Peroxisome proliferator-activated receptor alpha (PPAR-α) is a ligand-activated nuclear receptor that regulates transcription of target genes associated with lipid homeostasis, differentiation, and inflammation in a variety of ways [4345]. Luo et al. [46] showed that intestinal PPAR-α deficiency in mice increased azomethane- (AOM-) induced colon tumorigenesis and tumor growth. In addition, they demonstrated by IHC staining that the PPAR-α-DNMT1/PRMT6-p21/p27 regulatory pathway may also play a role in the early stages of human colorectal carcinogenesis.
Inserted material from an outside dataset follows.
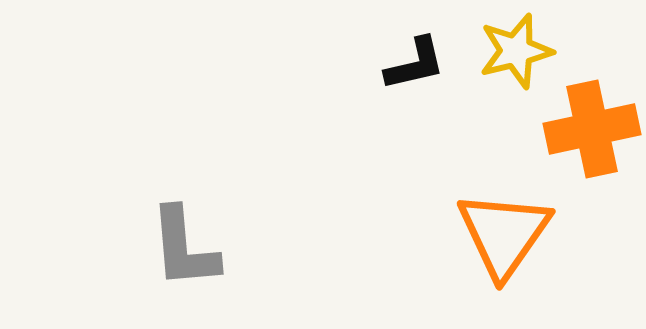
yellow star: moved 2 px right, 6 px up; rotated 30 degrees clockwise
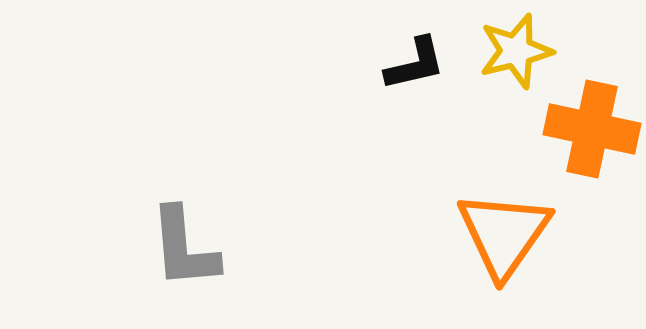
orange cross: rotated 24 degrees clockwise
Previous studies found that apatinib exerts its antitumor effects through the induction of ketogenesis and demonstrated that this tumor-suppressive effect is PPAR-α-dependent [47]. In another study, fenofibrate, a PPAR-α agonist, was found to alleviate resistance to gefitinib in NSCLC cell lines by modulating the PPAR-α/AMPK/AKT/FoxO1 signaling pathway and demonstrated that the increased antiproliferative effect of fenofibrate was abolished when PPAR-α was silenced [48]. In addition, several studies have shown that activation of PPAR-α can inhibit lung cancer growth and metastasis by downregulating cytochrome P450 arachidonic acid cyclooxygenase (Cyp2c) [49, 50]. In the present study, we found that nobiletin significantly increased the expression of PPAR-α, suggesting that PPAR-α may also be involved in the regulatory role of nobiletin in NSCLC.

5. Conclusion

In conclusion, we found through our study that nobiletin in Citrus aurantium may be a key active ingredient in the treatment of NSCLC. In addition, further analysis showed that nobiletin inhibited the development of NSCLC through targets such as TP53, CXCL8, ESR1, PPAR-α, and MMP9 and related signaling pathways. Through pharmacological experiments, we verified that nobiletin inhibited the proliferation of NSCLC A549 cell line and affected the expression of P53, PPAR-α, and MMP9. In future experiments, we will further clarify the downstream targets of nobiletin that regulate the proliferation of NSCLC through gene overexpression and silencing. This study provides a reference for further research on the mechanism of action of Citrus aurantium in the treatment of NSCLC.

Data Availability

The data used to support the findings of this study are available from the corresponding authors upon reasonable request.

Conflicts of Interest

The authors have declared that no conflict of interest exists.

Acknowledgments

This research was funded by the Traditional Chinese Medicine Research Project from Jiangxi Province (2019A280) and the Medical Science and Technology Research Foundation of Guangdong Province (No. A2022063).